◆ **THE TASK**
Copy the text of every entry below line for line without changing anything, and leave out the picture markers.
BEGIN
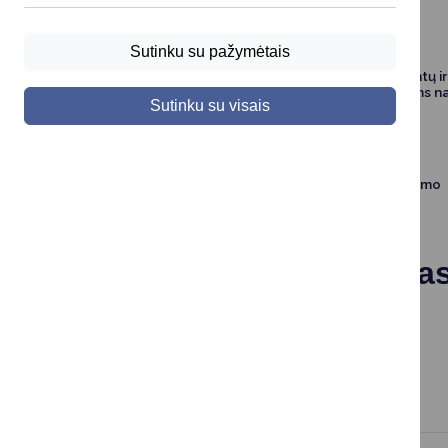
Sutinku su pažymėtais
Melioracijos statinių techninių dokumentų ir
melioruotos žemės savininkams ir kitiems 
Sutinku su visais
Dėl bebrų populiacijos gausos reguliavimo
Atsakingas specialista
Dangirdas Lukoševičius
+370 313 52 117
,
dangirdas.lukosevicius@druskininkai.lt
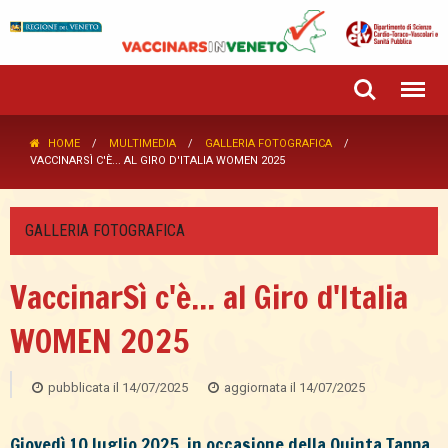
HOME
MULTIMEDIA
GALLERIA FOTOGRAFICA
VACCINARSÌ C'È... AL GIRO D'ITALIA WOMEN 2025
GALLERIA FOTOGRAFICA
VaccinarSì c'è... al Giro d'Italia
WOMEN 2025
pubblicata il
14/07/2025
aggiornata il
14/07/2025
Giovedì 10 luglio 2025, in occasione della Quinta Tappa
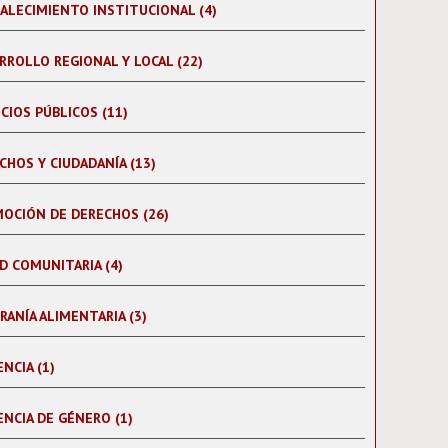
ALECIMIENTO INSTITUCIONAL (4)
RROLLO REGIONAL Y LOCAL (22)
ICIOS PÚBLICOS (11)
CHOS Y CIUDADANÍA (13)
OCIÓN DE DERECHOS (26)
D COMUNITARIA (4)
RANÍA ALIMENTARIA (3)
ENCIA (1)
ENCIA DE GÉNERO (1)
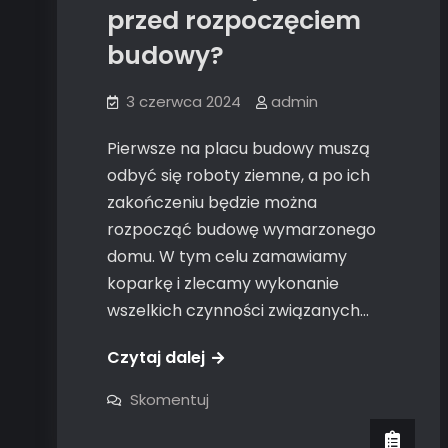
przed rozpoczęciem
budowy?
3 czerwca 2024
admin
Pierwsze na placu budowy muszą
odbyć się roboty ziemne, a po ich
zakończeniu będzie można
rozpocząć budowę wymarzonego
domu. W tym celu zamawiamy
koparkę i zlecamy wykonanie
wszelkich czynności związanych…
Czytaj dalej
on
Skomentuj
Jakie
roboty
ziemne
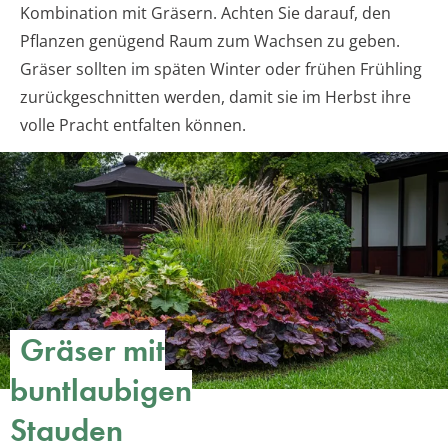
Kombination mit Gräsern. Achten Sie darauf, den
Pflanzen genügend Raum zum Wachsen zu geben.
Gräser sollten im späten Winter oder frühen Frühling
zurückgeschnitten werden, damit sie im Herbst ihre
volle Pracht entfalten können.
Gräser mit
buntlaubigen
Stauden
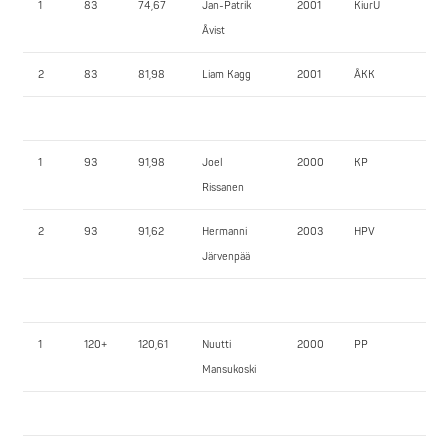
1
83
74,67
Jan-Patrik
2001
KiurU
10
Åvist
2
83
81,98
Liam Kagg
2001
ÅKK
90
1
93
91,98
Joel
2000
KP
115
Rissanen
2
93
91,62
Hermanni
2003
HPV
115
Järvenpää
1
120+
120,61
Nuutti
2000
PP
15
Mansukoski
END
◆ **OUTPUT OF THE TASK**
Sutinku su pažymėtais
Melioracijos statinių techninių dokumentų ir
melioruotos žemės savininkams ir kitiems 
Sutinku su visais
Dėl bebrų populiacijos gausos reguliavimo
Atsakingas specialista
Dangirdas Lukoševičius
+370 313 52 117
,
dangirdas.lukosevicius@druskininkai.lt
HOME
MULTIMEDIA
GALLERIA FOTOGRAFICA
VACCINARSÌ C'È... AL GIRO D'ITALIA WOMEN 2025
GALLERIA FOTOGRAFICA
VaccinarSì c'è... al Giro d'Italia
WOMEN 2025
pubblicata il
14/07/2025
aggiornata il
14/07/2025
Giovedì 10 luglio 2025, in occasione della Quinta Tappa
ALECIMIENTO INSTITUCIONAL (4)
RROLLO REGIONAL Y LOCAL (22)
ICIOS PÚBLICOS (11)
CHOS Y CIUDADANÍA (13)
OCIÓN DE DERECHOS (26)
D COMUNITARIA (4)
RANÍA ALIMENTARIA (3)
ENCIA (1)
ENCIA DE GÉNERO (1)
przed rozpoczęciem
budowy?
3 czerwca 2024
admin
Pierwsze na placu budowy muszą
odbyć się roboty ziemne, a po ich
zakończeniu będzie można
rozpocząć budowę wymarzonego
domu. W tym celu zamawiamy
koparkę i zlecamy wykonanie
wszelkich czynności związanych…
Czytaj dalej
on
Skomentuj
Jakie
roboty
ziemne
Kombination mit Gräsern. Achten Sie darauf, den
Pflanzen genügend Raum zum Wachsen zu geben.
Gräser sollten im späten Winter oder frühen Frühling
zurückgeschnitten werden, damit sie im Herbst ihre
volle Pracht entfalten können.
Gräser mit
buntlaubigen
Stauden
1
83
74,67
Jan-Patrik
2001
KiurU
10
Åvist
2
83
81,98
Liam Kagg
2001
ÅKK
90
1
93
91,98
Joel
2000
KP
115
Rissanen
2
93
91,62
Hermanni
2003
HPV
115
Järvenpää
1
120+
120,61
Nuutti
2000
PP
15
Mansukoski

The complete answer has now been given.